# What is being asked:
The reply should be an exact repeat of the listing, with no pictures in it.

# Supplied data:
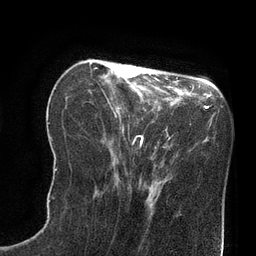
Breast MRI (dynamic contrast-enhanced), one axial slice; slice 25 of 80 in the series (ordered by position); cropped to one breast; dynamic contrast-enhanced series, time point 2 of 8 at this slice position (early post-contrast); 3 T; TE 2.1 ms, TR 4.4 ms; 256 × 256 image matrix, field of view 180 × 180 mm. Female patient.
Annotated regions visible in this slice (semi-automatically segmented with operator editing):
- enhancing-tissue mask used for the functional tumour volume (all voxels passing the contrast-enhancement thresholds inside the analysis volume; usually the tumour): bounding box <122,64,133,69> (left, top, right, bottom; pixels)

# Result below:
Breast MRI (dynamic contrast-enhanced), one axial slice; slice 25 of 80 in the series (ordered by position); cropped to one breast; dynamic contrast-enhanced series, time point 2 of 8 at this slice position (early post-contrast); 3 T; TE 2.1 ms, TR 4.4 ms; 256 × 256 image matrix, field of view 180 × 180 mm. Female patient.
Annotated regions visible in this slice (semi-automatically segmented with operator editing):
- enhancing-tissue mask used for the functional tumour volume (all voxels passing the contrast-enhancement thresholds inside the analysis volume; usually the tumour): bounding box <122,64,133,69> (left, top, right, bottom; pixels)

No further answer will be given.